65th ISI World Statistics Congress 2025

65th ISI World Statistics Congress 2025

Automated Coding Approaches Using Machine Learning in the U.S. Consumer Expenditure Diary Survey

Conference

65th ISI World Statistics Congress 2025

Format: IPS Abstract - WSC 2025

Keywords: household_expenditures, machine learning

Abstract

The U.S. Bureau of Labor Statistics provides data on expenditures, income, and demographic characteristics of consumers in the United States. Data are collected by the U.S. Census on behalf of BLS through two surveys: the Interview Survey, which captures major and/or recurring items, via a computer assisted personal interview (CAPI) instrument, and the Diary Survey for more minor or frequently purchased items via a respondent self-administered diary. Diary Survey expenditures are described by respondents through free-form text.

The volume of CE Diary Survey expenditures collected each month is approximately 30,000 records. Historically, the process by which the expenditure entries are labeled and grouped into appropriate expenditure categories, known as item codes, involves two agencies, two item code structures, and multiple layers of manual review and decisioning.
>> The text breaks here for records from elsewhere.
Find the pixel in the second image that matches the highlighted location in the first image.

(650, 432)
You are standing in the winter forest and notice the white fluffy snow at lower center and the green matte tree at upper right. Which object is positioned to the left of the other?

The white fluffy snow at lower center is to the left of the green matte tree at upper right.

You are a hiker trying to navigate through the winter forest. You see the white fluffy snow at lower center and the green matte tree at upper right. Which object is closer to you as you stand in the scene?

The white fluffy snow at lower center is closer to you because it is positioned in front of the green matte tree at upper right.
The CE Diary Autocoder, launched in 2024, applies a Natural Language Processing approach to classifying diary entries into item codes, significantly reducing processing time and costs.

This presentation will show how free-form text in a respondent diary ladders up to item codes through illustrative examples, describe the methods which comprise the CE Diary Autocoder, explain how human intervention factors into the automated process, and summarize high-level results.